EXTRACTED ENTRIES -

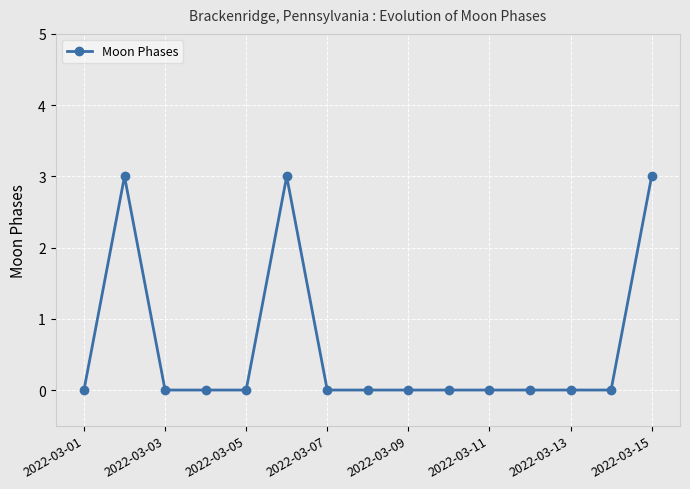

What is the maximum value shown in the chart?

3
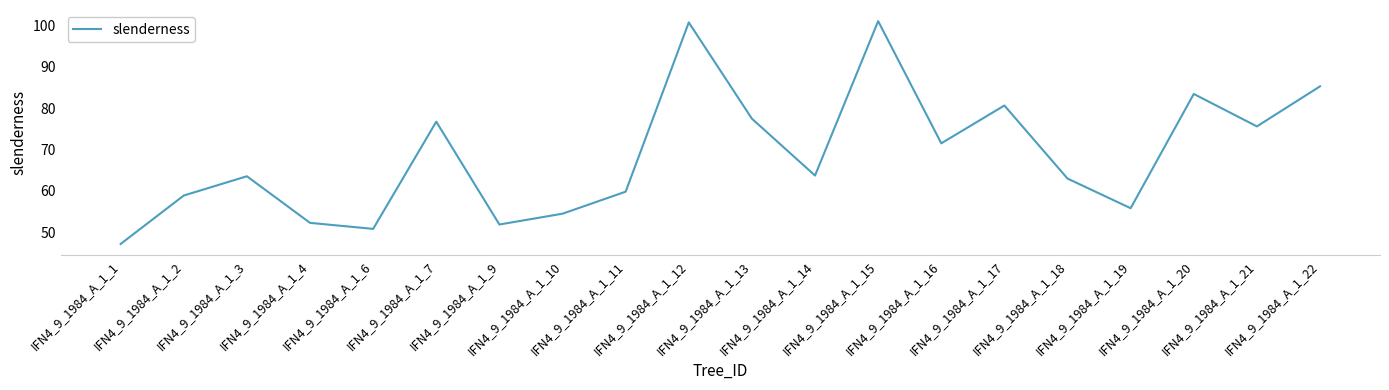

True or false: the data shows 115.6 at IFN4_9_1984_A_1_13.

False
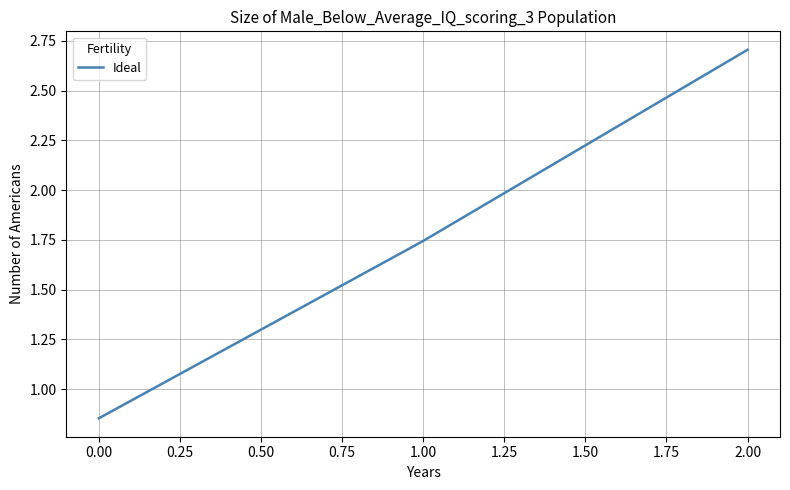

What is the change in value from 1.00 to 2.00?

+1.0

WORK TO COMPLETE - Return every line of the data above verbatim, leaving out the pictures.

TASK SOLUTION -
What is the maximum value shown in the chart?

3

True or false: the data shows 115.6 at IFN4_9_1984_A_1_13.

False

What is the change in value from 1.00 to 2.00?

+1.0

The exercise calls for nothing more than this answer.